=== Section Start ===

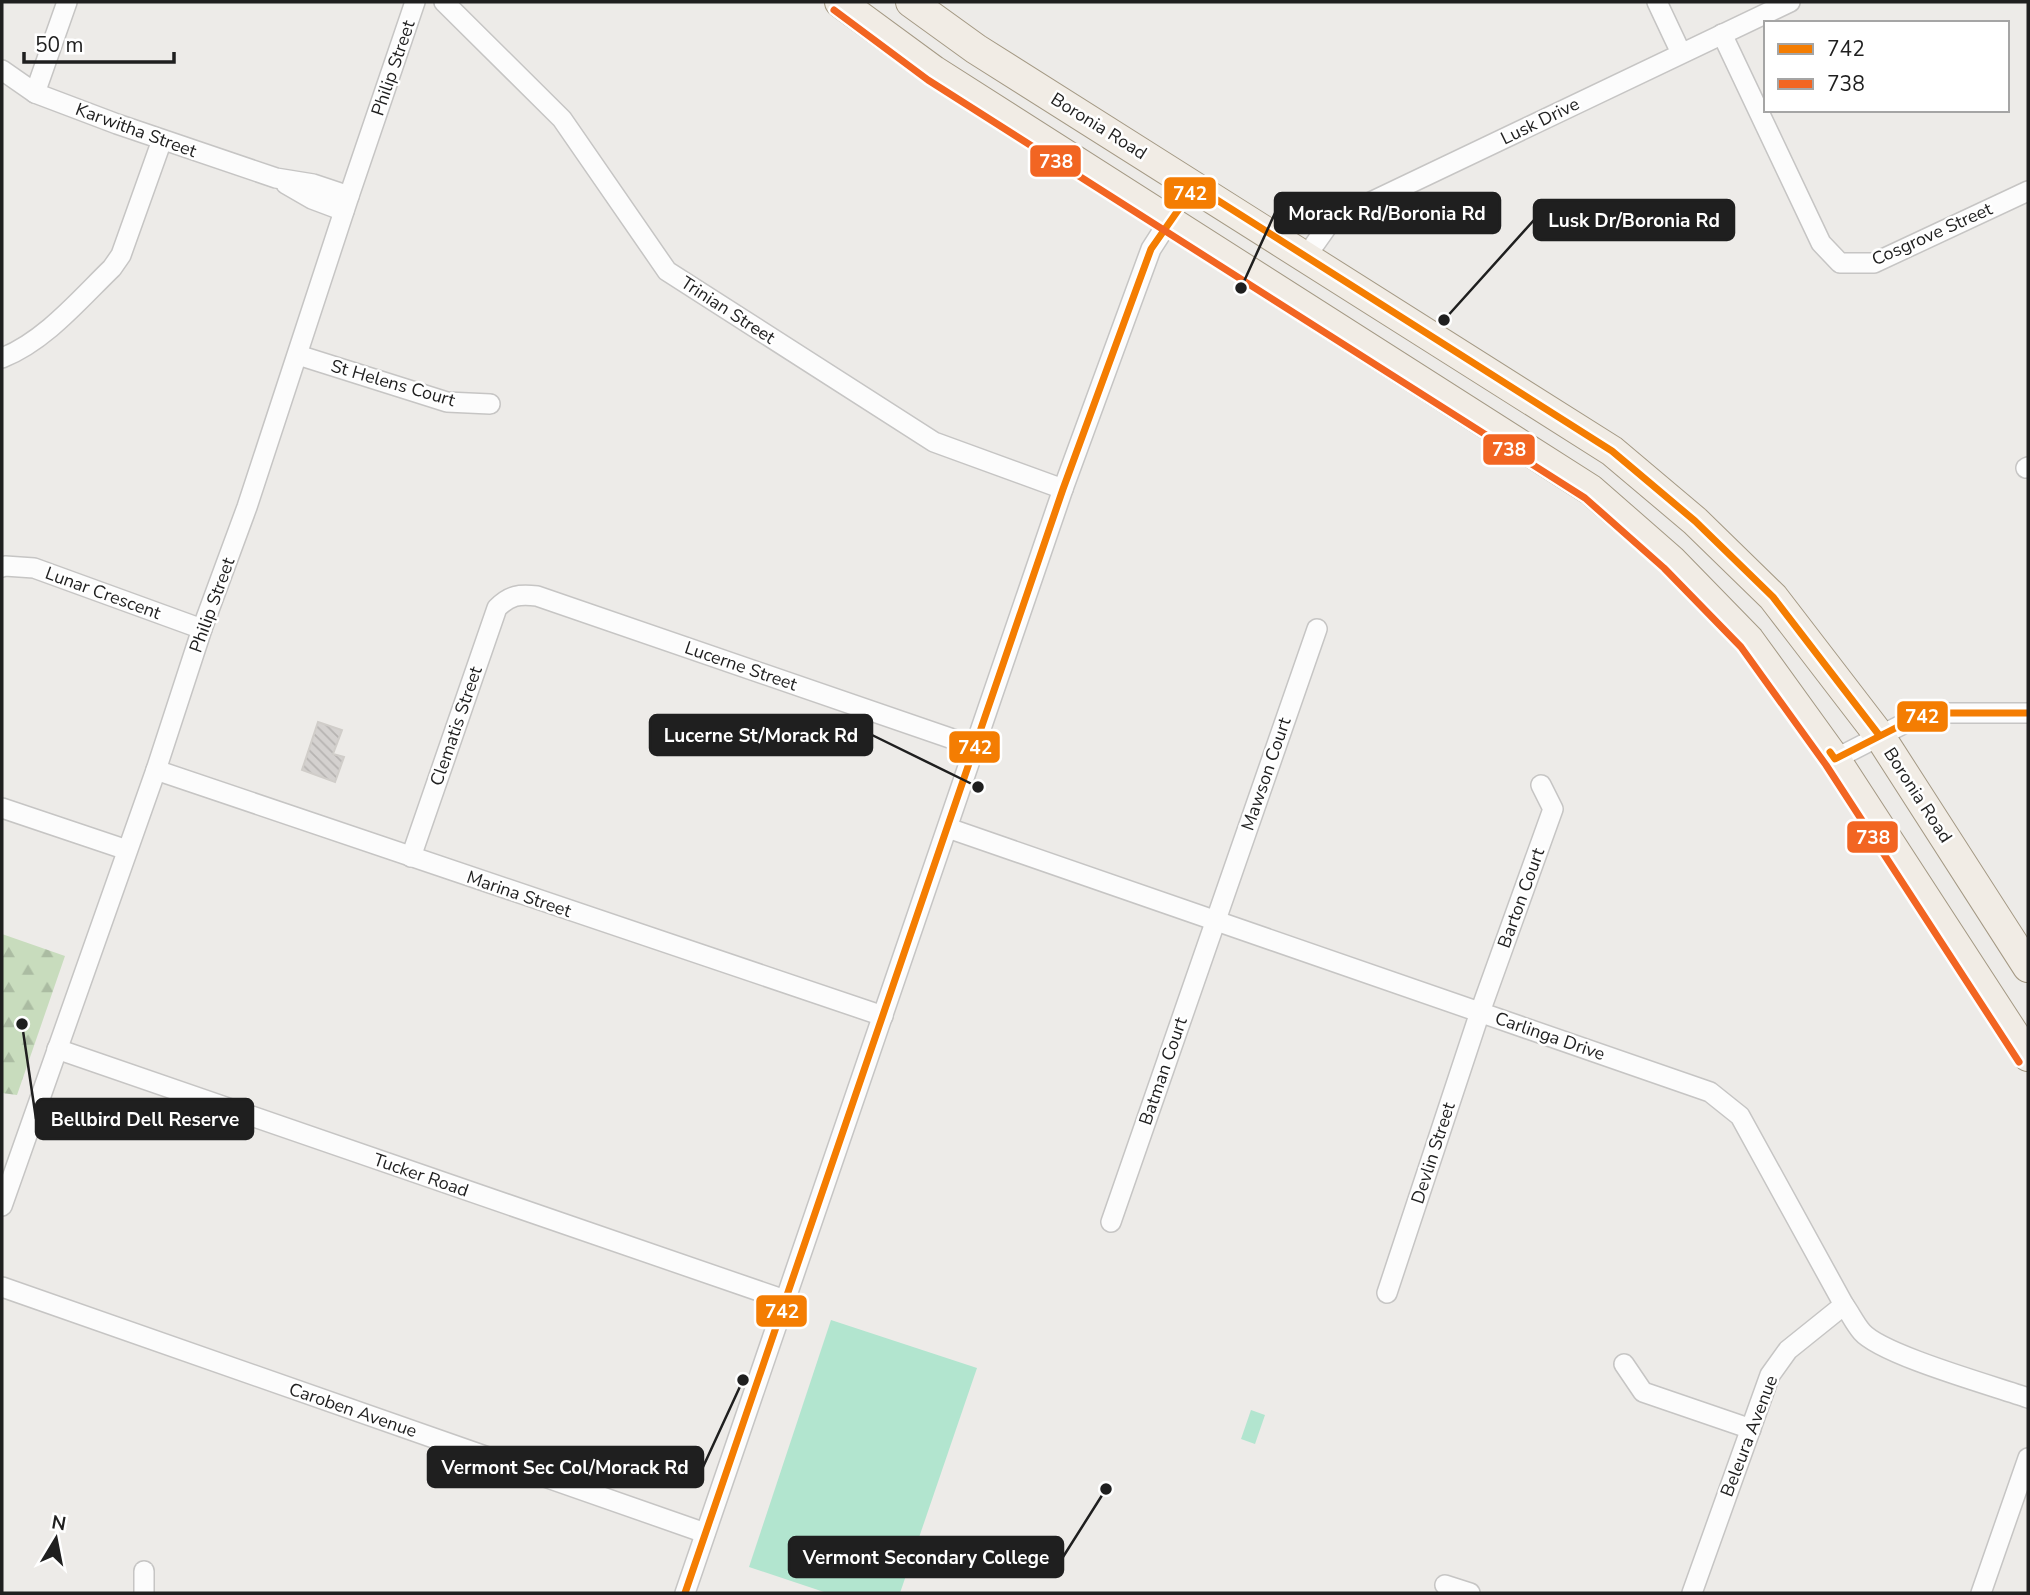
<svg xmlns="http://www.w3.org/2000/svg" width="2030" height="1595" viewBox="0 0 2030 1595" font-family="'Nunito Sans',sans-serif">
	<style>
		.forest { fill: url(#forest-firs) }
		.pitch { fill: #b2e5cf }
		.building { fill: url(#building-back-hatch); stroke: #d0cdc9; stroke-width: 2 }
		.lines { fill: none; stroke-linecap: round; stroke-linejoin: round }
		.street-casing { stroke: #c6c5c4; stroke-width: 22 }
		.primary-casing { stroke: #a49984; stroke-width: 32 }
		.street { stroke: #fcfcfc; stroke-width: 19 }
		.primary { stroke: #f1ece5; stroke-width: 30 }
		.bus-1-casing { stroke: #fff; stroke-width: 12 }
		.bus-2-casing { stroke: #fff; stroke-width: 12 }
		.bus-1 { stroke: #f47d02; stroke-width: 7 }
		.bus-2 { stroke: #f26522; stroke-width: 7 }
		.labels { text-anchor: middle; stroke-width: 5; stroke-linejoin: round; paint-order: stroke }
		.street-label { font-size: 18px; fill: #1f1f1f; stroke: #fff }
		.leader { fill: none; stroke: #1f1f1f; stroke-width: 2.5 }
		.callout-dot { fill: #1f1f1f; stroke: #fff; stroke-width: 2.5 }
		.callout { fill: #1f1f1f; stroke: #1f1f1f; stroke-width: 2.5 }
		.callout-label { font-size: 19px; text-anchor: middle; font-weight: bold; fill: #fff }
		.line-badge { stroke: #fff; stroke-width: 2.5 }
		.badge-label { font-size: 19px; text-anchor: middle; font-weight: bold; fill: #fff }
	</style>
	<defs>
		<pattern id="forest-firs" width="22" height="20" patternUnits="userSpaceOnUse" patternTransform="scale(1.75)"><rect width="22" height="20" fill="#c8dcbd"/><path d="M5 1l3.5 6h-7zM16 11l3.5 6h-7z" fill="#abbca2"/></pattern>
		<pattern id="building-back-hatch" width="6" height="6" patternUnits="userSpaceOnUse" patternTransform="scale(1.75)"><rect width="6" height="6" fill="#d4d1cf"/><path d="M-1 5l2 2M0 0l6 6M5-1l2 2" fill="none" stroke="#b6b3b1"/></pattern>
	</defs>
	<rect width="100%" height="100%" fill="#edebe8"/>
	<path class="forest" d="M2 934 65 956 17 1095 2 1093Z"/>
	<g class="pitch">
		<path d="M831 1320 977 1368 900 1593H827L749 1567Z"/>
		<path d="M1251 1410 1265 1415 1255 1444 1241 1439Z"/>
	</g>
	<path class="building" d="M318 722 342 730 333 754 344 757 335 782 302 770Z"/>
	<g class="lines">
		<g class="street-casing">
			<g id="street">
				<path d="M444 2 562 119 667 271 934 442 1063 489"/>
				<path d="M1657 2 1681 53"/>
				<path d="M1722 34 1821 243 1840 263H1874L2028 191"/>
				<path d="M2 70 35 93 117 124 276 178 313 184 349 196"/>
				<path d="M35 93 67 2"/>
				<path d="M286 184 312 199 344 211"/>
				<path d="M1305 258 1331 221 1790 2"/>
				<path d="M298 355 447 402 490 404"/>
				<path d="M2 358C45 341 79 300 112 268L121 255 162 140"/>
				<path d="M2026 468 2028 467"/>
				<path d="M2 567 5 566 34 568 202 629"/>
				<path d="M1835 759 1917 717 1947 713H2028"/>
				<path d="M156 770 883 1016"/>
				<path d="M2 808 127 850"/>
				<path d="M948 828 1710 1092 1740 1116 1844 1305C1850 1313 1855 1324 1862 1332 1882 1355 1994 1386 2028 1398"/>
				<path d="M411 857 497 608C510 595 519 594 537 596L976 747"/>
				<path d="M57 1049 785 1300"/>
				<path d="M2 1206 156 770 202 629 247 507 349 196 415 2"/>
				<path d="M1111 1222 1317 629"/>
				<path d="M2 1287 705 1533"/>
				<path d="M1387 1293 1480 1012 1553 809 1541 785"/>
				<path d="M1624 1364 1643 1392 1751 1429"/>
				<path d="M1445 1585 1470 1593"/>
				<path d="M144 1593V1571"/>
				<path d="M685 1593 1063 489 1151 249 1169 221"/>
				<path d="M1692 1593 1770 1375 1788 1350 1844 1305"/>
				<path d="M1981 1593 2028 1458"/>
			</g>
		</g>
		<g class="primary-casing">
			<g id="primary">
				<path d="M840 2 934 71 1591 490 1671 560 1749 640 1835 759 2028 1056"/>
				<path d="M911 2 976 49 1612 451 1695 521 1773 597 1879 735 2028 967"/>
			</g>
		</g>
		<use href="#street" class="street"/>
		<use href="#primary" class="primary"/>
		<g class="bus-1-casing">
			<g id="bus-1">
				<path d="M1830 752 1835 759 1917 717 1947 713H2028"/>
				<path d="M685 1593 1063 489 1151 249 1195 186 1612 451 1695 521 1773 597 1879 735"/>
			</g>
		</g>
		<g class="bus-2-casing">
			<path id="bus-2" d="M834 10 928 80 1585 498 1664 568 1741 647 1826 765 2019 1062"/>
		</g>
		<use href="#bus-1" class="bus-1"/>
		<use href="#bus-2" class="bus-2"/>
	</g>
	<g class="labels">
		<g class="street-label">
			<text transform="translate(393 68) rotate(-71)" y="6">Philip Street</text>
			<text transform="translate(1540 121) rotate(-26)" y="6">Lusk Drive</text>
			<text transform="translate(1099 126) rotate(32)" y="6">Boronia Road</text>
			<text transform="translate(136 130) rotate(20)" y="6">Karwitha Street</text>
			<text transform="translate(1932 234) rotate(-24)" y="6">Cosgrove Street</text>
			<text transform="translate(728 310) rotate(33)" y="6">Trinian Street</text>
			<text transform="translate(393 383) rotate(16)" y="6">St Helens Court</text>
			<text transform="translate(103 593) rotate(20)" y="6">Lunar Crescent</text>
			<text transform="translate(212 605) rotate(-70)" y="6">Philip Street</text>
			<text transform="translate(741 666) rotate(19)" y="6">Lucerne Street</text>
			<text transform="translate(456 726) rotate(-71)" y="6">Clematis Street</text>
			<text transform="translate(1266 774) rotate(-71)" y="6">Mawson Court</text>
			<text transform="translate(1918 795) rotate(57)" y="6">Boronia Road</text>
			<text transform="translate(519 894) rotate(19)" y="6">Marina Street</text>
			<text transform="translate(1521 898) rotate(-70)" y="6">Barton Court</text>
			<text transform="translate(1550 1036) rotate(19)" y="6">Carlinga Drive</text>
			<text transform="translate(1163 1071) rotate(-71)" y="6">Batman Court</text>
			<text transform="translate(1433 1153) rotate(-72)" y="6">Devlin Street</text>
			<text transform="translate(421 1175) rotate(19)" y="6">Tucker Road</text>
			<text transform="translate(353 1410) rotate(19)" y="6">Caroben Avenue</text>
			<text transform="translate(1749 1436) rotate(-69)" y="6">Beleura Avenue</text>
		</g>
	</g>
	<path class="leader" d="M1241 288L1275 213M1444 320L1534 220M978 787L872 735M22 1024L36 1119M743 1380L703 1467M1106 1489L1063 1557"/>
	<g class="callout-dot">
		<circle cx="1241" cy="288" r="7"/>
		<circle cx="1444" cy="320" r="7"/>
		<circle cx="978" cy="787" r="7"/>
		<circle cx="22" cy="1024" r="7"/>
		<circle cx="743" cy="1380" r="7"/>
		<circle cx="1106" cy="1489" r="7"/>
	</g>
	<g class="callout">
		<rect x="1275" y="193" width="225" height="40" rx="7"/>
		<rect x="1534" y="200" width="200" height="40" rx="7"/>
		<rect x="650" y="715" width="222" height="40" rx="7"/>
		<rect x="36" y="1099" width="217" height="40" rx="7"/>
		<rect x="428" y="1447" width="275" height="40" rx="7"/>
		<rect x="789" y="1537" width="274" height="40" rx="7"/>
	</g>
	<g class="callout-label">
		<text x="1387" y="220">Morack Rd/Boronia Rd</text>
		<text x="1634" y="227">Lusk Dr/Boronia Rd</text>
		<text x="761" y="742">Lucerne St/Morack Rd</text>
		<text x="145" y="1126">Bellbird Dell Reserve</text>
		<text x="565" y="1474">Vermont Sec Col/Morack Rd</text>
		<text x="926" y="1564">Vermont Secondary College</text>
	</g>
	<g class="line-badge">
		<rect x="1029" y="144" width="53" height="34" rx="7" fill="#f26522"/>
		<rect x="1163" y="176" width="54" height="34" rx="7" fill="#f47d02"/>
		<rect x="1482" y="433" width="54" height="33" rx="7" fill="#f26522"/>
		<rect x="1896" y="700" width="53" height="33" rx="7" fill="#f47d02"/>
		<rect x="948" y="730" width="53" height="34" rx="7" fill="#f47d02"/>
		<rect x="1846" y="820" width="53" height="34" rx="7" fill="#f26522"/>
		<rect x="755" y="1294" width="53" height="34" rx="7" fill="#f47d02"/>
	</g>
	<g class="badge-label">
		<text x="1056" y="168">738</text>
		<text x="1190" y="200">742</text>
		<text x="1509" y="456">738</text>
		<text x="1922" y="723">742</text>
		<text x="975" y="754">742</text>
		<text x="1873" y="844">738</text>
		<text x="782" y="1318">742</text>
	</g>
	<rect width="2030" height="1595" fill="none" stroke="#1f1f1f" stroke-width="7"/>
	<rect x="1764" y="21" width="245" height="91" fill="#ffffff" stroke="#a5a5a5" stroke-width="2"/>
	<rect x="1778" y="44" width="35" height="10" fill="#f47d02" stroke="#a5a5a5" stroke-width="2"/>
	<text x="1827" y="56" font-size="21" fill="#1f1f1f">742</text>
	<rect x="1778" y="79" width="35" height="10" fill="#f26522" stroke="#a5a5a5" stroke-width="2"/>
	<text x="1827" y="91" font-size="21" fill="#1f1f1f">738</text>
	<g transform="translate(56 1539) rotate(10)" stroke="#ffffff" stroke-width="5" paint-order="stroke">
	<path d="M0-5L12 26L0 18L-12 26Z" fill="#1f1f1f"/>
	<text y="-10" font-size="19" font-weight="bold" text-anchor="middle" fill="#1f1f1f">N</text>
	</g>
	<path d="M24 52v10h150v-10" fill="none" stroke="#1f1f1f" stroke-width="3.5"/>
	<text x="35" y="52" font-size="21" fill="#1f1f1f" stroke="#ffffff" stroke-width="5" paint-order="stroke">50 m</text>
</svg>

=== Section End ===

EXERCISE DIRECTIONS – Starting at the line above that contains "#fcfcfc; stroke-width: 19", repeat each line exactly up to and including the line that contains "middle; stroke-width: 5;", and stop there.

YOUR RESPONSE –
		.street { stroke: #fcfcfc; stroke-width: 19 }
		.primary { stroke: #f1ece5; stroke-width: 30 }
		.bus-1-casing { stroke: #fff; stroke-width: 12 }
		.bus-2-casing { stroke: #fff; stroke-width: 12 }
		.bus-1 { stroke: #f47d02; stroke-width: 7 }
		.bus-2 { stroke: #f26522; stroke-width: 7 }
		.labels { text-anchor: middle; stroke-width: 5; stroke-linejoin: round; paint-order: stroke }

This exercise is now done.